#### What you should do:
Look through the listing for the string "importance" and copy out every line that holds it.

#### Records shown:
* * * * * * *
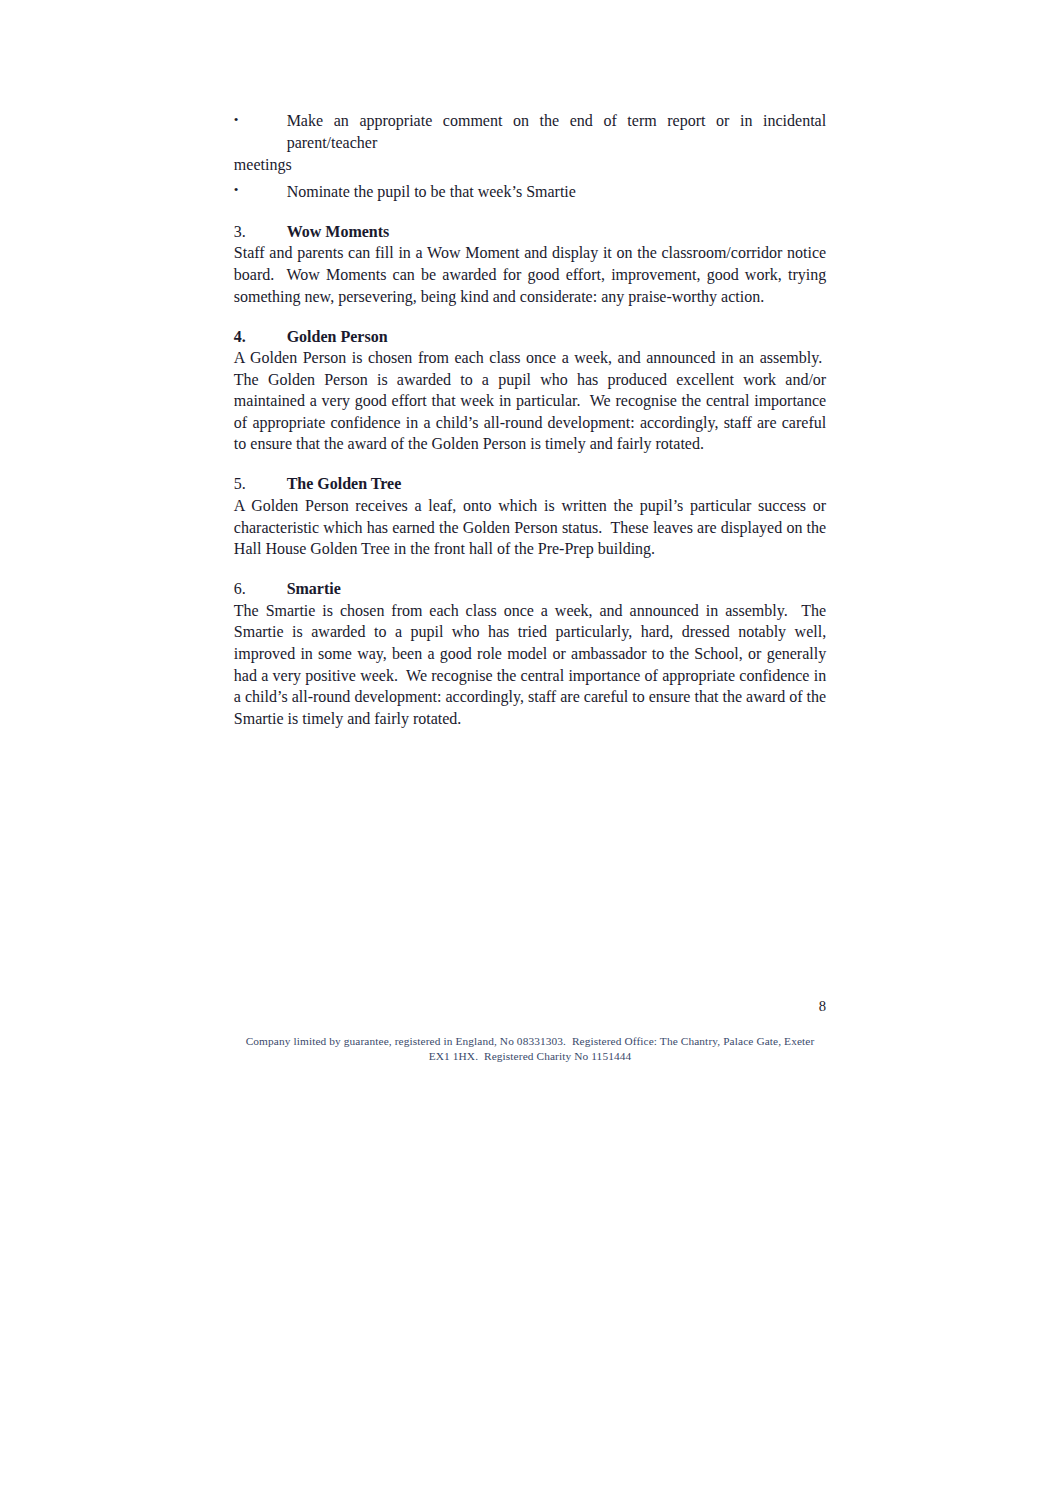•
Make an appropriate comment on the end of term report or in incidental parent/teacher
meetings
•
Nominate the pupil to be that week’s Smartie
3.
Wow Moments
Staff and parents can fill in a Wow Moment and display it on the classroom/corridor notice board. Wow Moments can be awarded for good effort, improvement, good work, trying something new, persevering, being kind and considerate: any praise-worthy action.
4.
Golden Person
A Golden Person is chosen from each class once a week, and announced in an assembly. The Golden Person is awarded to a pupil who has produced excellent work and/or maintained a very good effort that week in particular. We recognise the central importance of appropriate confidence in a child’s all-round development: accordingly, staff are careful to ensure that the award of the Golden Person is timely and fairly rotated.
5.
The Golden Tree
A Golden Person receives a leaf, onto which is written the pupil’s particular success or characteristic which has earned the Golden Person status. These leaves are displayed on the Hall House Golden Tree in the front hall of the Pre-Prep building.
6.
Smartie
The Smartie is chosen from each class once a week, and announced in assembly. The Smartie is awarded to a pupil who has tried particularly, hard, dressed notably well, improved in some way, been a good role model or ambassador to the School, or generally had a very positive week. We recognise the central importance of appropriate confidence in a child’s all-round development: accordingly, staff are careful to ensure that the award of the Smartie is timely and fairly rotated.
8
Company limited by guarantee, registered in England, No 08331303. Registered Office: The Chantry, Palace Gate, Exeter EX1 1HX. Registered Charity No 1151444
* * * * * * *
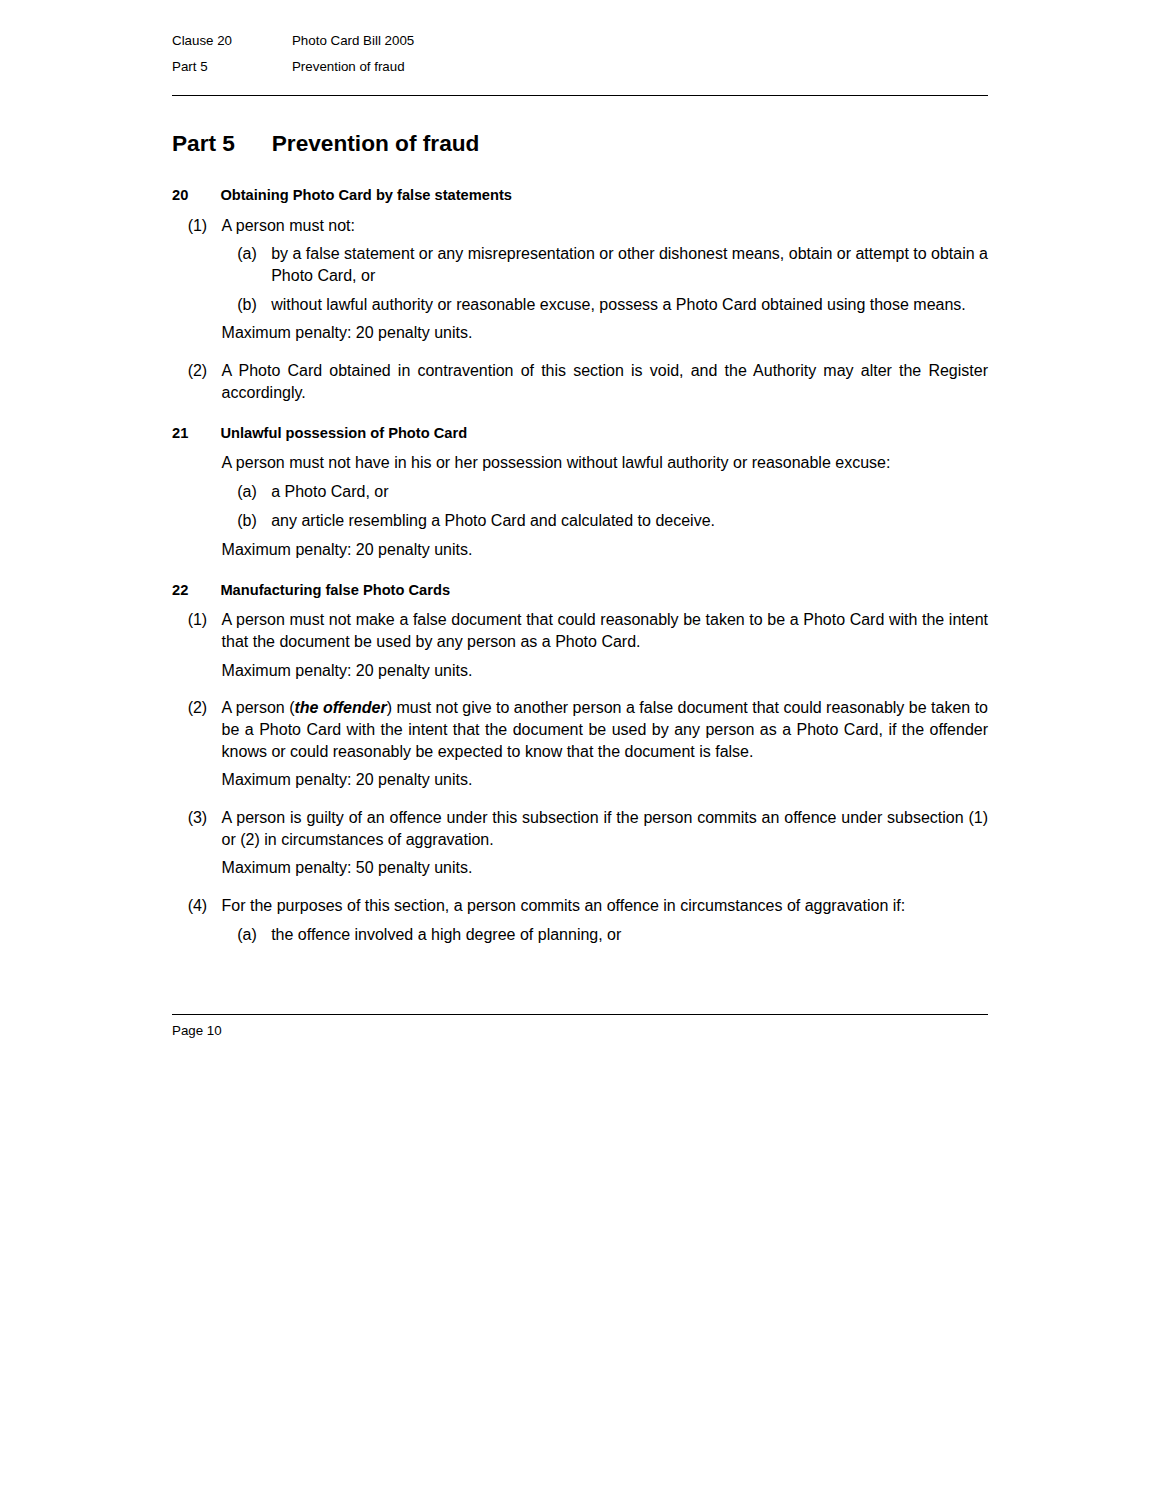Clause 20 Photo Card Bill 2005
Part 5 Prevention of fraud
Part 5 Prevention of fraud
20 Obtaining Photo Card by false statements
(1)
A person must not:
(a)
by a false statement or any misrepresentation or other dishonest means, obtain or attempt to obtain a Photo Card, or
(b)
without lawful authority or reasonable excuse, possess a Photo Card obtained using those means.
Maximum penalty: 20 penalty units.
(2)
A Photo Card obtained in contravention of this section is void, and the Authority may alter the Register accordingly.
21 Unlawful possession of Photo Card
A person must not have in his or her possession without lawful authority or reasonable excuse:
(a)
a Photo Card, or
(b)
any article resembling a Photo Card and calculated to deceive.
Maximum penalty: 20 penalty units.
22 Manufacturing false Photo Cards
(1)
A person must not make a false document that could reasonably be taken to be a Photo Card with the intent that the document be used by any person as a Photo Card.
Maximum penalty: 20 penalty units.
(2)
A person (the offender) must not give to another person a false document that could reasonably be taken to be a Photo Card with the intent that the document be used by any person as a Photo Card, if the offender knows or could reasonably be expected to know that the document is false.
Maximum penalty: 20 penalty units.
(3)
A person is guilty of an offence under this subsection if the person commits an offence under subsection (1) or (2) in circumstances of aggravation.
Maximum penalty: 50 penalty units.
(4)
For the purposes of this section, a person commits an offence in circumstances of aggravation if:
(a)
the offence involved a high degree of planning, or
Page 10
* * * * * * *
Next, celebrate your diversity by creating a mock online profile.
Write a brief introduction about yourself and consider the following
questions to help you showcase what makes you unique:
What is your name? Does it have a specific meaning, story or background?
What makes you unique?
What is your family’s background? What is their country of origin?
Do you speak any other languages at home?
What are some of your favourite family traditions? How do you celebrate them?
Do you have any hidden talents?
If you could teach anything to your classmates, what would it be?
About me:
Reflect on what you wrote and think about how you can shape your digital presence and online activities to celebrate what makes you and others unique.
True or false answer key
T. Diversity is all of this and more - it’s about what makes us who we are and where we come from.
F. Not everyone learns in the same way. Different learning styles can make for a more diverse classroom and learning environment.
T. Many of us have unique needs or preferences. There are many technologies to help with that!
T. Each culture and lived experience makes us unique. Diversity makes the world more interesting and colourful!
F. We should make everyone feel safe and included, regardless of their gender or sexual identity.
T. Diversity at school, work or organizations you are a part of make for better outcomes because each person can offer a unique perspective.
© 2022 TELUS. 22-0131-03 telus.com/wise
* * * * * * *
#### Output of the task:
A Golden Person is chosen from each class once a week, and announced in an assembly. The Golden Person is awarded to a pupil who has produced excellent work and/or maintained a very good effort that week in particular. We recognise the central importance of appropriate confidence in a child’s all-round development: accordingly, staff are careful to ensure that the award of the Golden Person is timely and fairly rotated.
The Smartie is chosen from each class once a week, and announced in assembly. The Smartie is awarded to a pupil who has tried particularly, hard, dressed notably well, improved in some way, been a good role model or ambassador to the School, or generally had a very positive week. We recognise the central importance of appropriate confidence in a child’s all-round development: accordingly, staff are careful to ensure that the award of the Smartie is timely and fairly rotated.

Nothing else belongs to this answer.